Tuesday, March 14, 2006

Meritocracy, knowledge production, and killing your advisor

Dr. Free-Ride has a post up about graduate students who murder their advisors and other cases of workplace violence in the groves of academe. There are an alarming number of examples. The lead story is about a math student name Theodore Streleski who was ABD for nineteen years before being told he would not get a Ph.D. On receiving this information, he promptly murdered his dissertation advisor with a ball peen hammer.

Janet’s main point is that, while workplace violence is morally unacceptable, it is a expected reaction to extreme workplace injustice. People are freaking out because they are being totally used. Graduate students are strung along for their usefulness as TA. Co-authorship is awarded for political reasons, and often bears no resemblance to who actually contributed to the production of the paper.

Invisible Adjunct once pointed out (I’m not going to dig up the link) that despite well known problems in the system, people with tenure generally believe that academe is a meritocracy. People who would otherwise never endorse social Darwinism assume that those who fail in the academy do so because they weren’t smart enough to compete.

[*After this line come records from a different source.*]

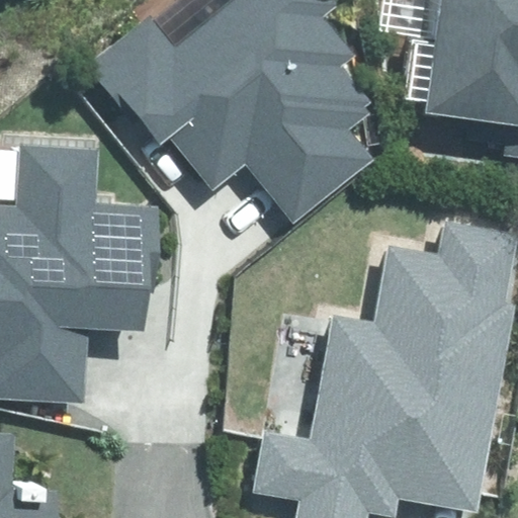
[(246,164),(293,224),(373,161),(350,132),(374,112),(340,70),(353,60),(325,23),(341,10),(332,0),(235,0),(178,46),(153,13),(90,63),(155,145),(169,134),(212,189),(246,164)]
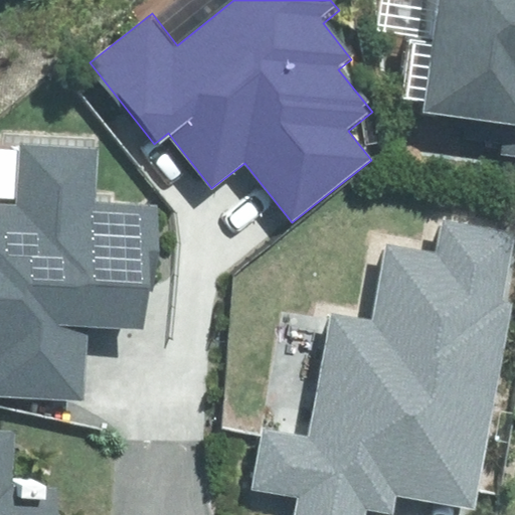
[(498,154),(514,156),(514,0),(440,0),(424,112),(502,122),(498,154)]
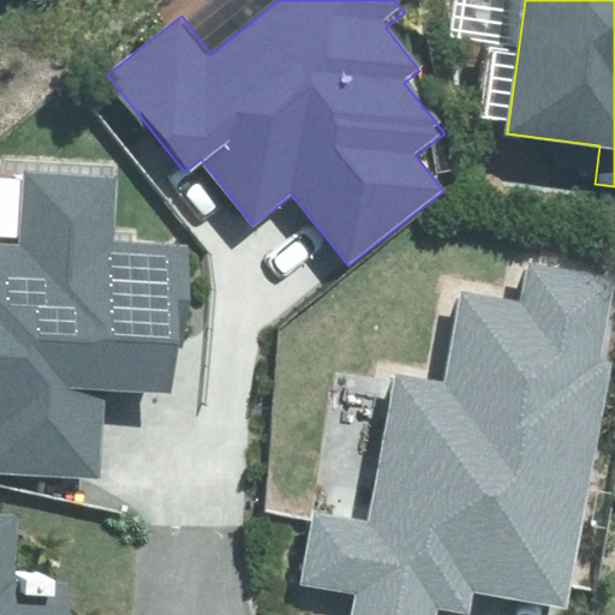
[(0,471),(97,476),(102,393),(174,396),(177,345),(189,346),(193,243),(114,239),(117,175),(23,171),(19,248),(0,246),(0,471)]
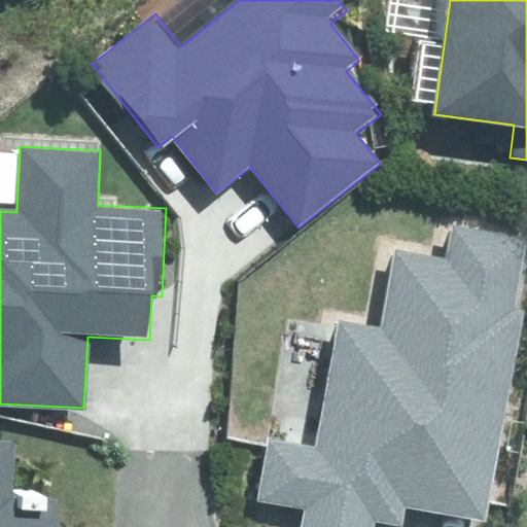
[(487,524),(525,311),(516,309),(526,248),(526,237),(453,224),(447,259),(393,249),(379,328),(339,321),(316,446),(268,437),(256,501),(304,510),(301,526),(373,526),(375,521),(402,526),(406,510),(487,524)]
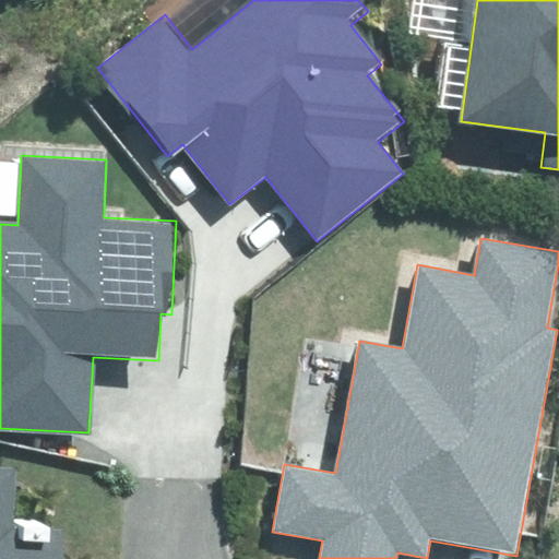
[(0,558),(63,558),(66,531),(16,528),(19,472),(0,471),(0,558)]
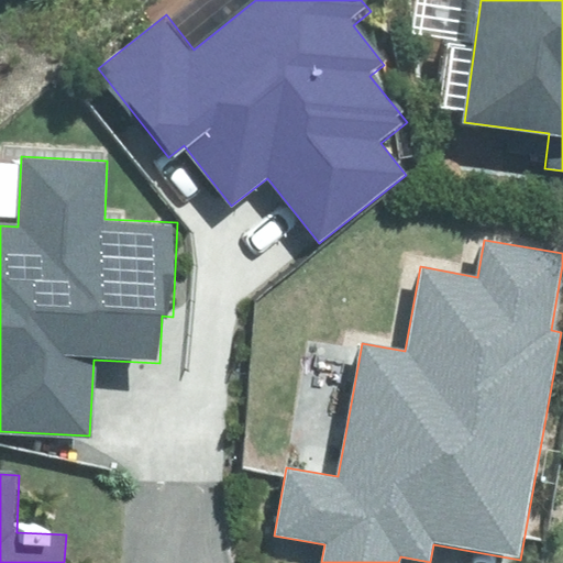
All buildings are outlined.
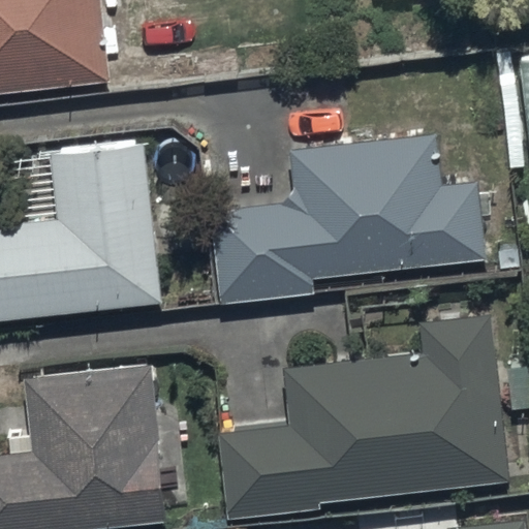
[(102,0),(0,0),(0,95),(111,85),(102,0)]
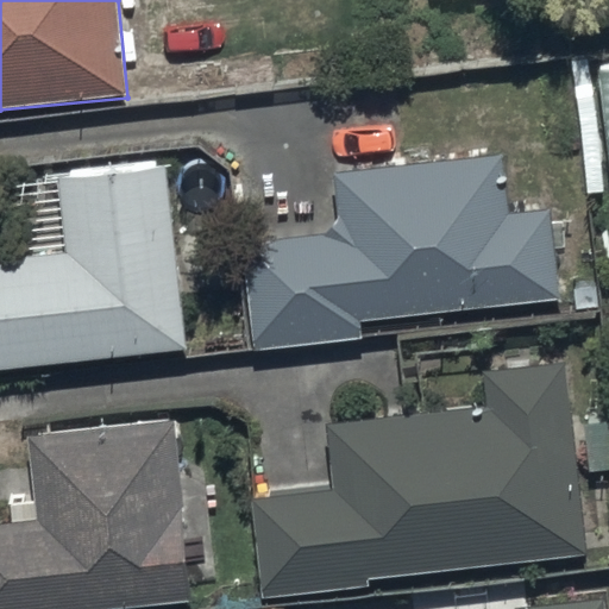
[(608,50),(594,52),(601,105),(579,107),(589,183),(608,180),(608,50)]
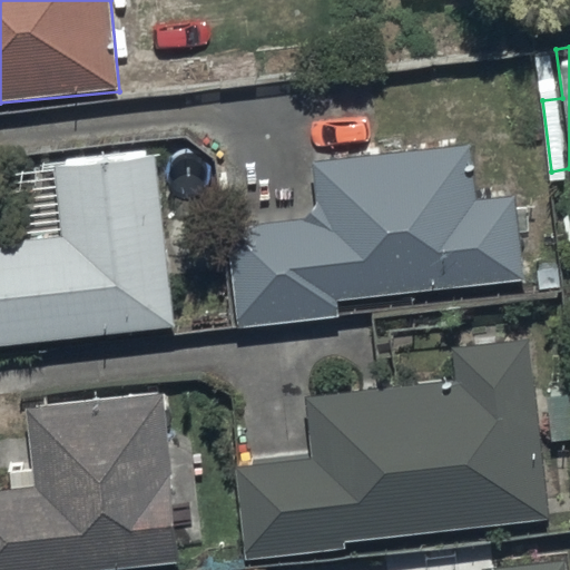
[(308,220),(227,228),(238,331),(342,320),(340,303),(527,278),(517,195),(474,200),(468,144),(316,163),(317,203),(308,220)]
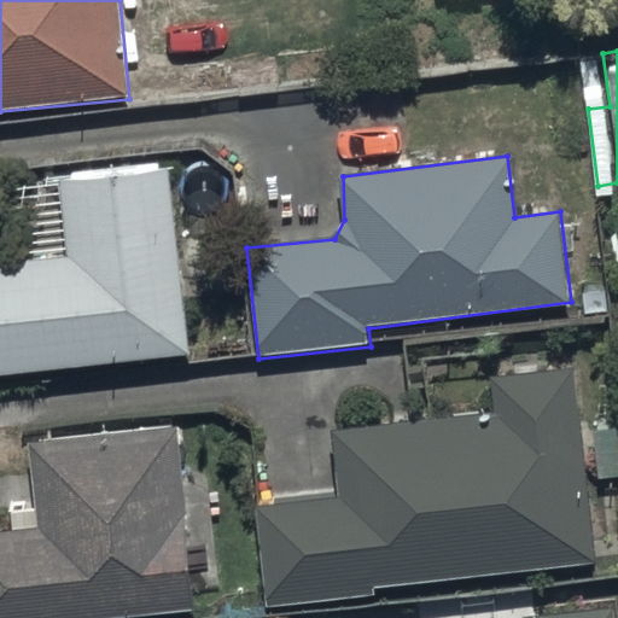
[(66,252),(0,260),(0,377),(190,356),(169,167),(58,179),(66,252)]
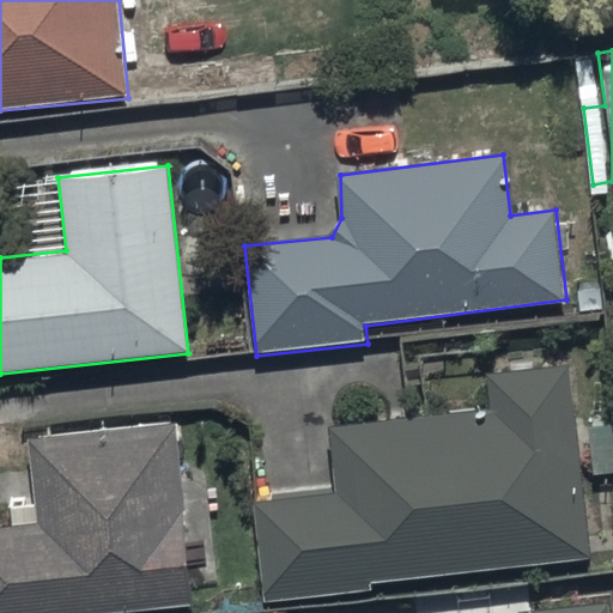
[(337,490),(250,498),(260,601),(368,590),(366,580),(588,558),(569,365),(485,374),(489,413),(331,429),(337,490)]
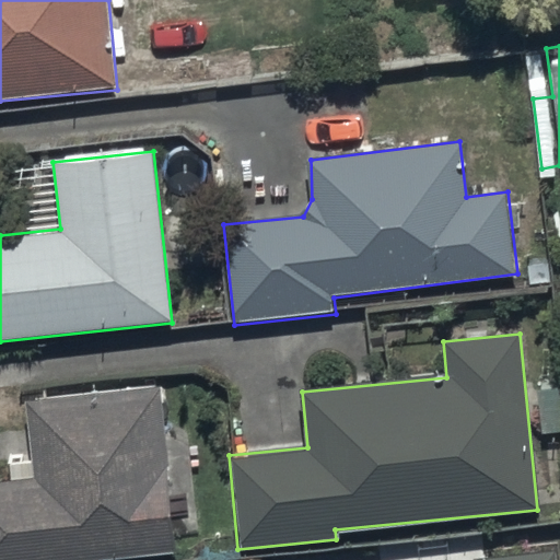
[(155,386),(26,399),(34,478),(0,480),(0,559),(69,559),(172,550),(155,386)]
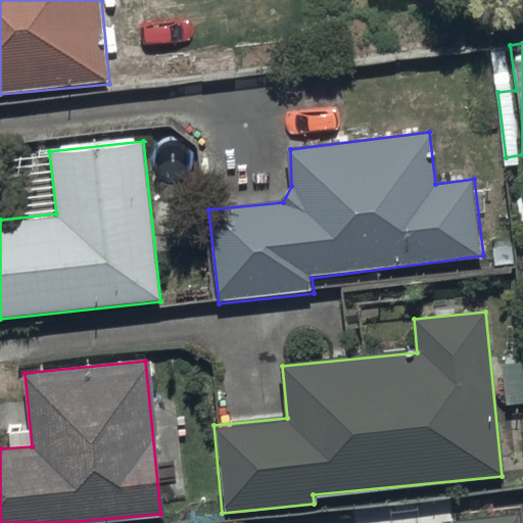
All buildings are outlined.
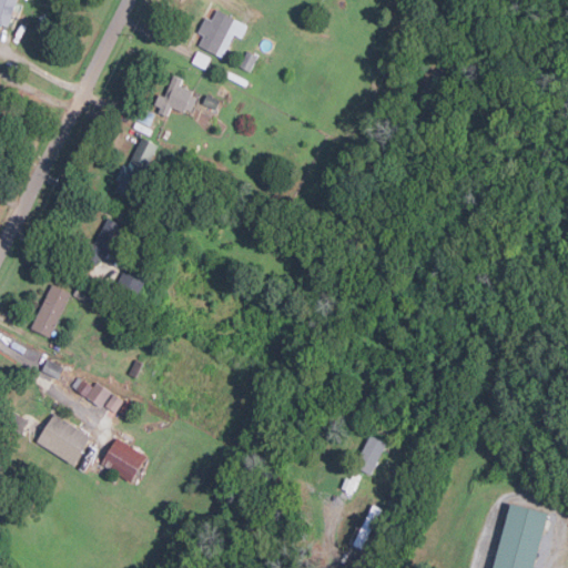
[(0,0),(0,23),(8,27),(17,0),(0,0)]
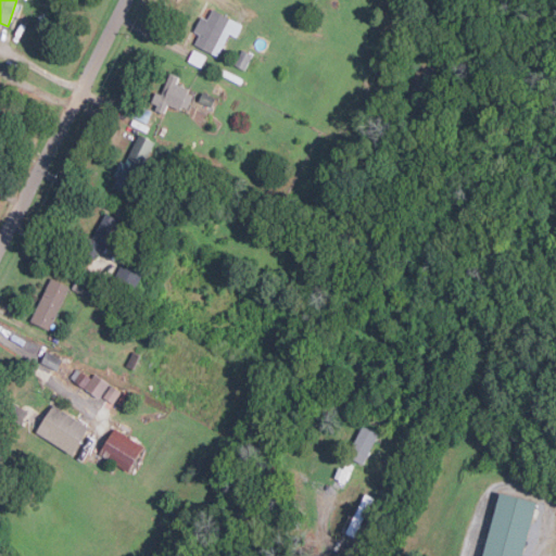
[(228,34),(237,37),(242,24),(212,10),(207,20),(201,16),(193,32),(199,34),(193,45),(218,55),(228,34)]
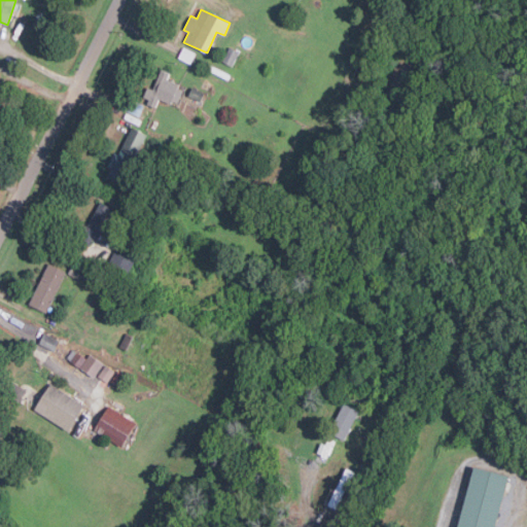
[(152,89),(147,86),(142,100),(156,106),(159,99),(177,106),(184,88),(167,80),(170,73),(161,69),(152,89)]
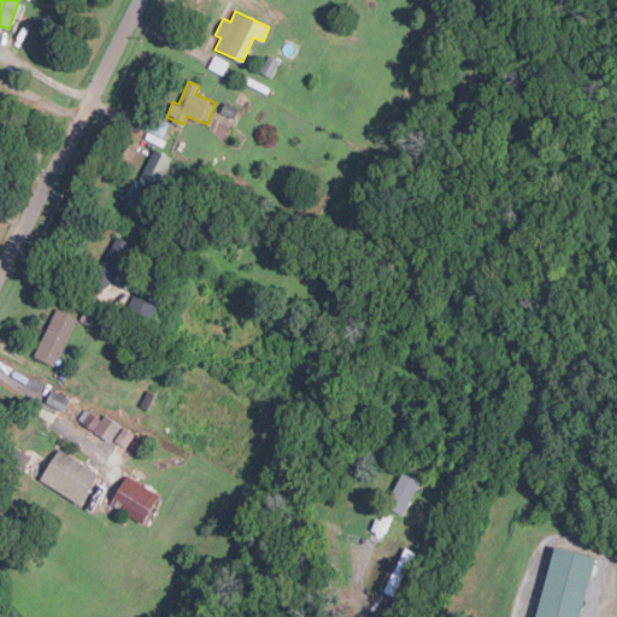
[(124,206),(142,216),(171,157),(153,148),(124,206)]
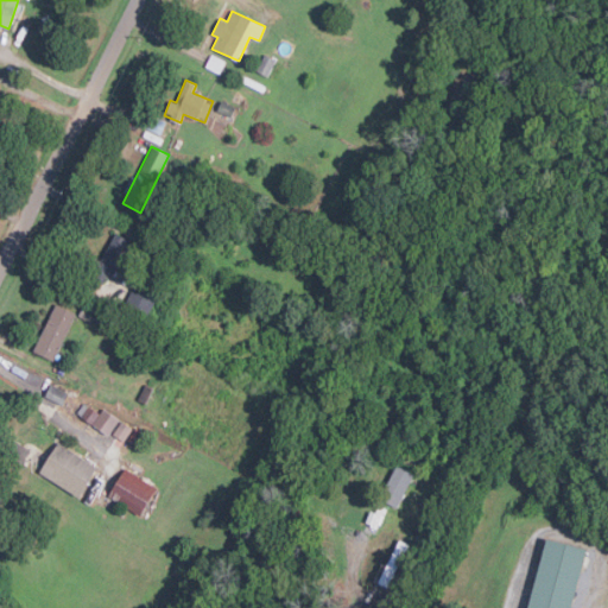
[(107,282),(116,264),(121,266),(133,241),(114,232),(94,276),(107,282)]
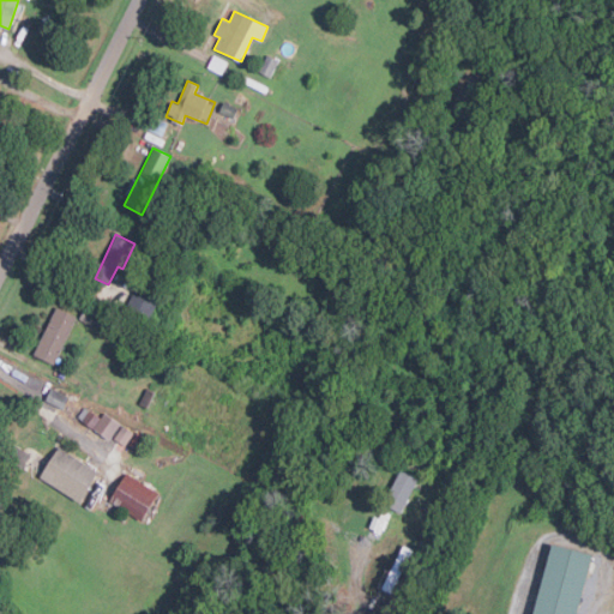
[(151,317),(160,296),(137,287),(128,308),(151,317)]
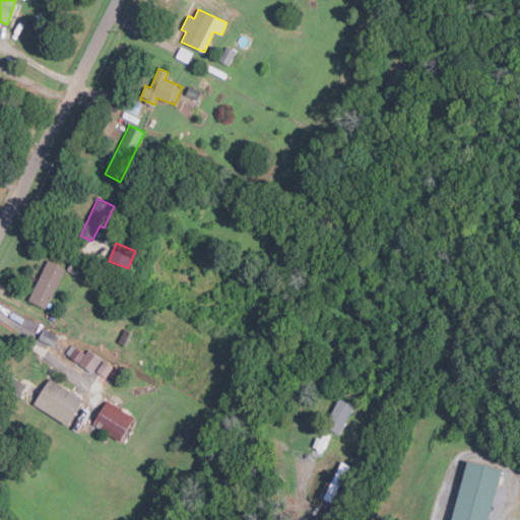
[(65,267),(48,259),(28,301),(47,308),(65,267)]
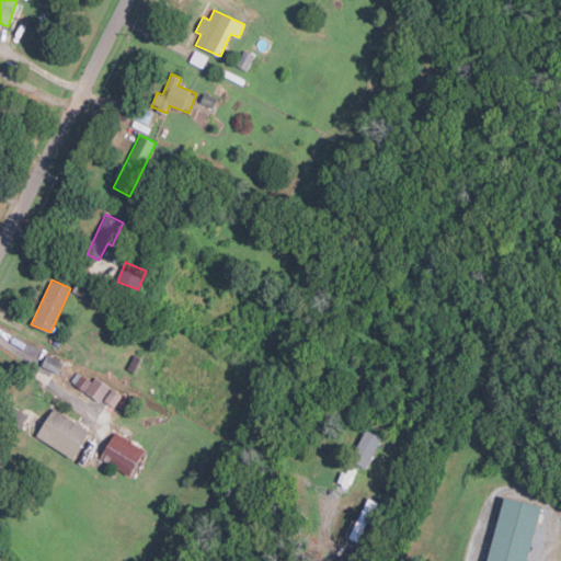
[(93,288),(78,282),(72,293),(89,299),(93,288)]
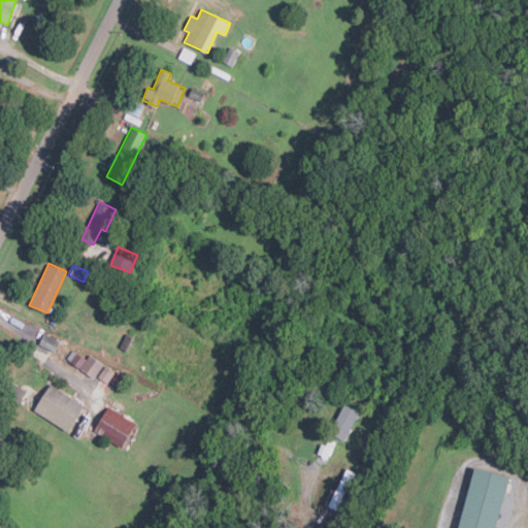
[(55,352),(59,340),(44,333),(39,343),(55,352)]
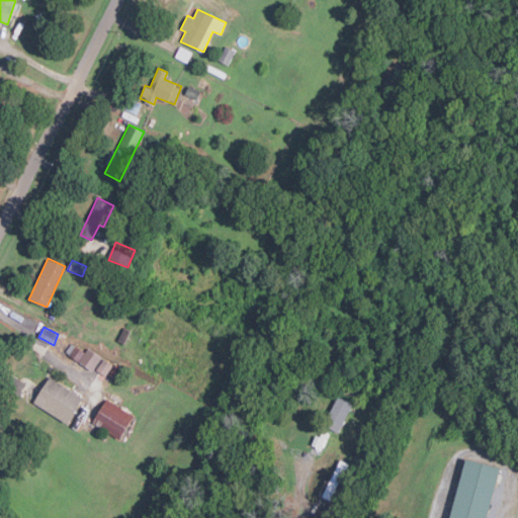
[(88,348),(86,351),(76,345),(69,355),(92,370),(101,357),(88,348)]
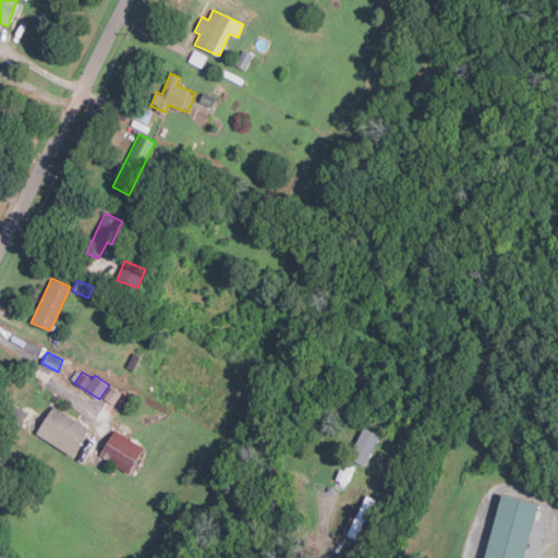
[(104,398),(113,404),(121,393),(111,387),(104,398)]
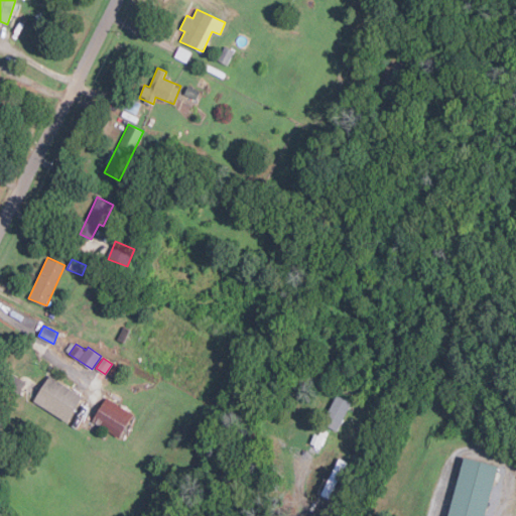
[(33,401),(68,421),(83,395),(48,375),(33,401)]
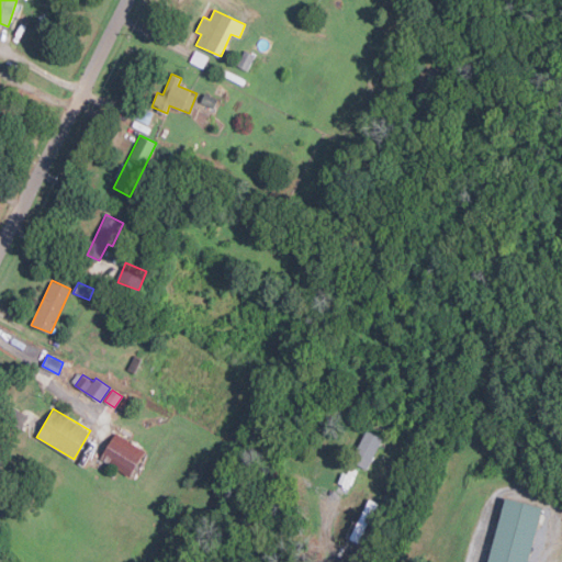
[(383,438),(367,429),(350,461),(367,470),(383,438)]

Obviously, people hold this belief largely because it lets them flatter themselves. But I think there is another reason for it. We in the academy, whether we are in the humanities or the sciences, believe with good reason we are producing knowledge. Our central processes, like peer review and experiment replication, are designed to ensure the quality of our product: knowledge. So if we are producing knowledge, it is natural to assume that we are also rewarding the best knowledge producers.

This inference is at best unjustified. The systems of knowledge production and career advancement are a few steps removed from each other, and it is quite likely that they do not work in synch. For starters, remember that the processes of peer review and experiment replication operate on the knowledge itself—as represented by the academic papers and experimental apparatuses. People are judged by their publication record, but this is an additional layer of judgment.

More importantly, the academic system of knowledge generation is specifically designed not to rely on the genius of a few knowledge producers. The system consists of a large number of total schlubs carefully checking each other. It really doesn’t matter if only the best people make it into the system, because most of the important functions can be performed by anyone with enough training.

You who have tenure and a phonebook sized CV would do well to look at Theodore Streleski, who has refused parole on the grounds that his decision to murder his advisor was morally justified, and say, “There but for the grace of God go I.” You would not be betraying the integrity of your discipline.

Update: I forgot the actual link. Oops.